VM Resources for <app>
        VM Size: shared-cpu-1x
      VM Memory: 512 MB
          Count: 1
 Max Per Region: Not set

Is this related to last nights issues? Did my VM somehow get nuked and never replaced?

jtmarmon · October 28, 2022, 2:06pm

It does look related:

More info from fly vm status

Instance
  ID            = 3e8e1ebc
  Process       = app
  Version       = 52
  Region        = ewr
  Desired       = stop
  Status        = failed
  Health Checks = 1 total, 1 passing
  Restarts      = 1
  Created       = 2022-10-26T16:16:52Z

Events
TIMESTAMP           	TYPE            	MESSAGE
2022-10-26T16:16:42Z	Received        	Task received by client
2022-10-26T16:16:42Z	Task Setup      	Building Task Directory
2022-10-26T16:16:44Z	Started         	Task started by client
2022-10-28T05:03:28Z	Task hook failed	logmon: Unrecognized remote plugin message:

                    	                	This usually means that the plugin is either invalid or simply
                    	                	needs to be recompiled to support the latest protocol.
2022-10-28T05:03:28Z	Restarting      	Task restarting in 1.073728869s
2022-10-28T05:03:32Z	Killing         	Vault: failed to derive vault token: DeriveVaultToken RPC failed: no servers
2022-10-28T05:03:35Z	Template        	Missing: vault.read(apps/data/381214/537454), vault.read(apps/data/381214/537878), vault.read(apps/data/381214/542303), and 2 more
2022-10-28T05:08:40Z	Killing         	Template failed: vault.read(apps/data/381214/537878): vault.read(apps/data/381214/537878): Error making API request.

                    	                	URL: GET https://active.vault.service.consul:8200/v1/apps/data/381214/537878
                    	                	Code: 400. Errors:

                    	                	* missing client token
2022-10-28T05:10:32Z	Terminated      	plugin is shut down
2022-10-28T09:34:50Z	Killing         	Sent interrupt. Waiting 5s before force killing

Checks
ID                              	SERVICE 	STATE  	OUTPUT
3df2415693844068640885b45074b954	tcp-8080	passing	TCP connect <IP>:8080: Success

heimann · October 28, 2022, 2:22pm

I’m in the same boat, app just went offline at EWR in the middle of the night and now impossible to get back up.

ian1 · October 28, 2022, 3:49pm

According to my monitoring (and my Prometheus telemetry), today’s outage had wider impact than just deployments as described here. My app’s full outage lasted ~20 minutes starting around 5:10am PT.

jtmarmon · October 28, 2022, 3:56pm

The pending deployments have cleared and I’m running again as of 11:43 (moved to IAD). Would love to get a follow up on this from Fly, as the VM dying seems completely out of scope of the incident on the status page.

dsiddharth · October 28, 2022, 6:17pm

I’m seeing the same issue:

Is there a root cause for this? This app hosts our blog and it’s been down for 12hrs+ with no indication that there’s been an issue.

erick-tamayo · October 28, 2022, 6:38pm

I’m having problems too with my Postgres apps, I had to restart them a couple of times.

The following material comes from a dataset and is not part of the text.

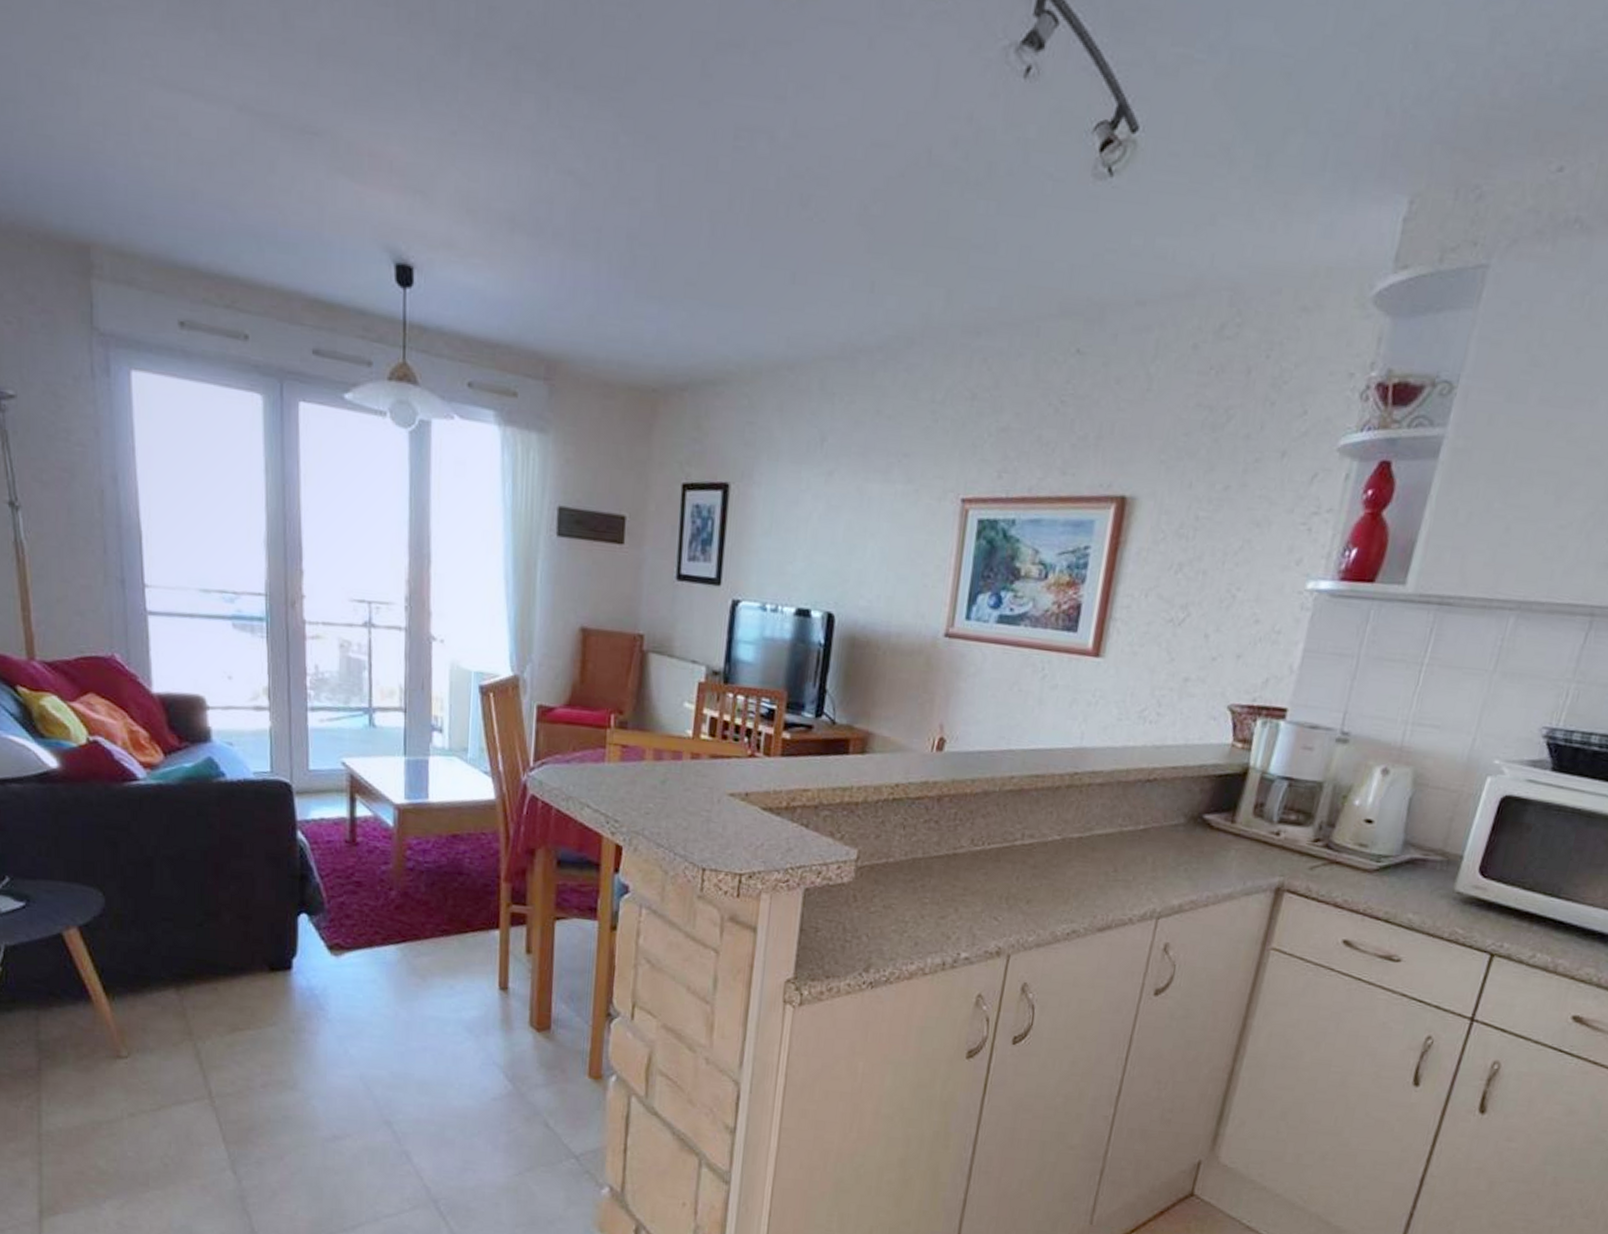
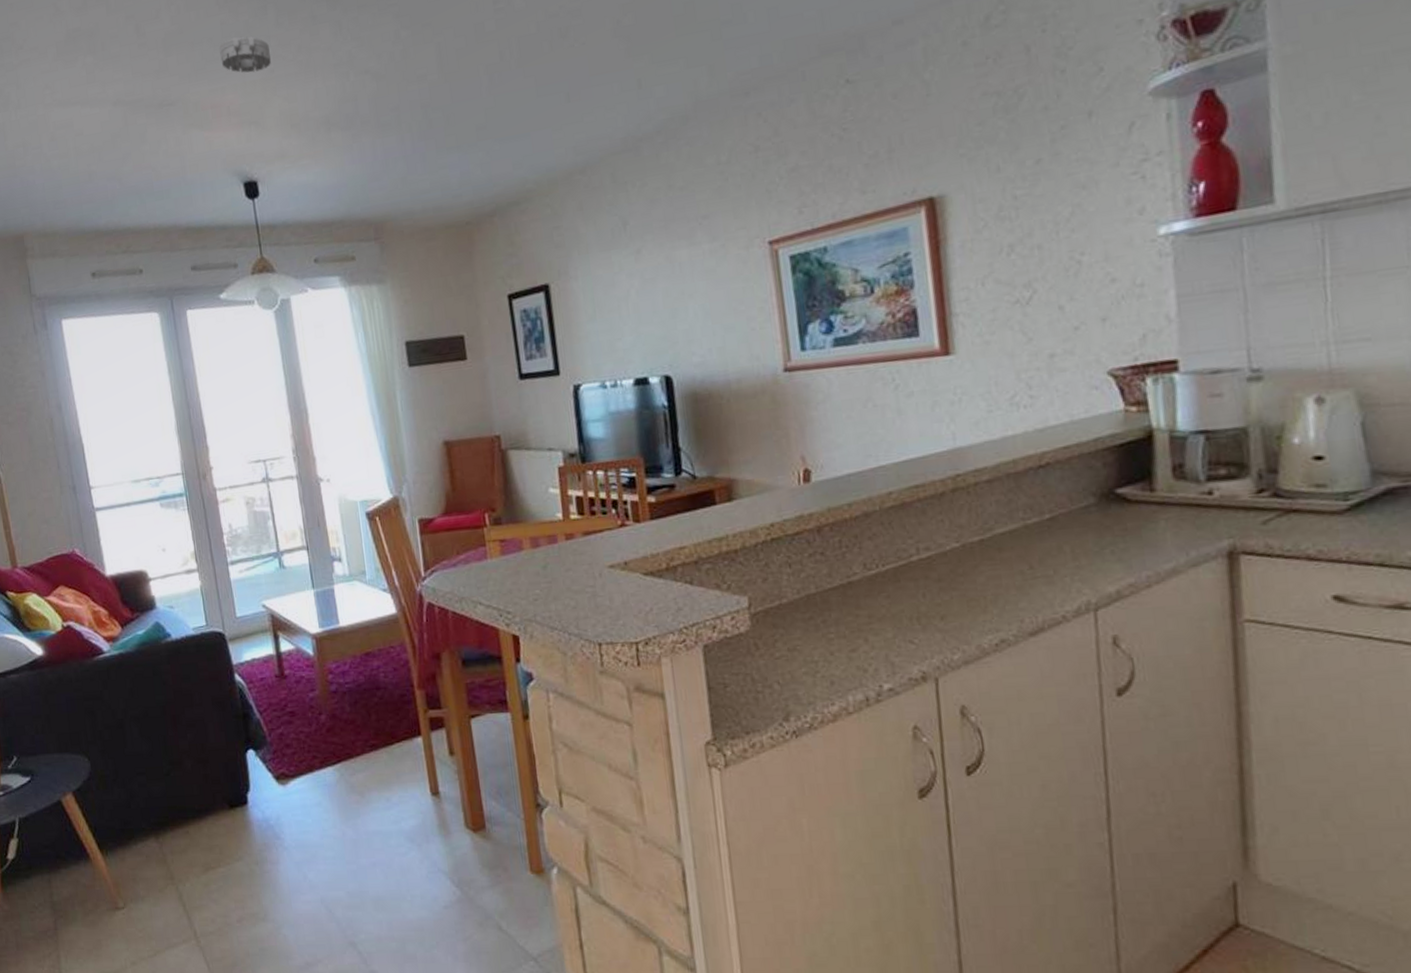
smoke detector: none [390,73,456,128] -> present [219,36,272,73]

greg · October 28, 2022, 7:02pm

Ah, there does seem to be an issue with a host in EWR . I would guess that’s the cause of these issues:

dsiddharth · October 31, 2022, 2:30pm

@greg my app still shows the EWR instance as “running” with a desired state of “stop”

Is there something I can do to force this to shutdown?

greg · October 31, 2022, 2:56pm

@dsiddharth Er …

You could try fly vm stop <vm-id>.

You could also try fly status --all to see if that reveals why.

If it ignores the request from outside and stays running, er … maybe try fly ssh console to SSH into that instance. And then type shutdown (or if needed sudo shudown). That should shut it down from within. Depending on your scaling settings etc, you may get a new one added in its place. However you can deal with that after.